Dunham, in her weekly feminist newsletter, shared some seriously projective thoughts about an interaction she had with Odell Beckham, Jr., New York Giants wide receiver. At the (massively attended) Met Gala, Dunham believed that Beckham was ignoring her by being on his phone, an act she saw as a repulsed dismissal of her womanhood.
In her apology, she claims vanity as a defense for feeling insecure in that fashion industry space. But the issue here is not Dunham’s insecurity; there are vicious and nuanced mandates placed on women’s bodies.
Still, she is able to make an assailant out of a Black body, simply for it being in her company and defend herself by claiming a familiar victimhood. I think of Odell sitting at the Met Gala, definitely unaware that he was being consumed and vilified for simply being alive, yet not at the grace of Dunham’s attention.

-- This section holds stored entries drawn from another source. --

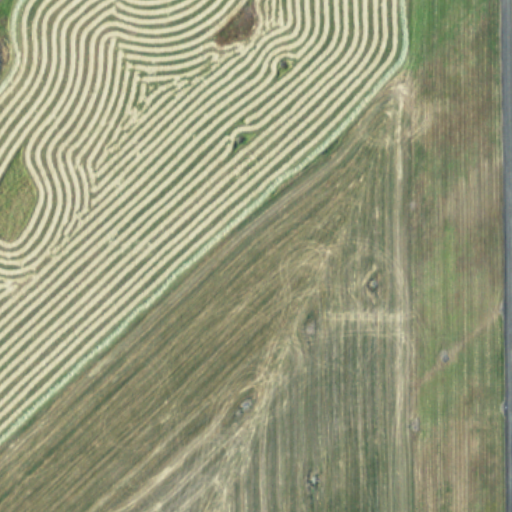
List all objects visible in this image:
crop: (154, 149)
road: (509, 179)
crop: (463, 254)
airport: (256, 256)
crop: (257, 358)
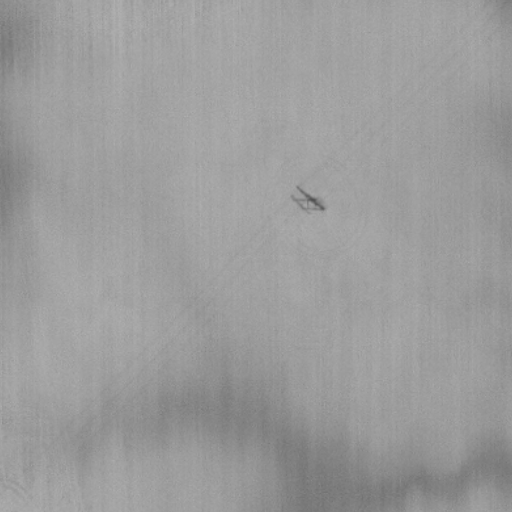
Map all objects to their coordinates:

The feeling I have toward white women is a malleable kind of terror. In the popular science of fear, we understand two immediate responses: flight or fight. When faced with innocent or malicious interactions with white women, I have learned that neither are readily appropriate. It is not that I am so readily offended by their presence, but it is this disarming inability to defend myself when met with their violence.
I know this fear I feel is historic. I see how the white woman’s scope of the Black or Brown body could literally mean death.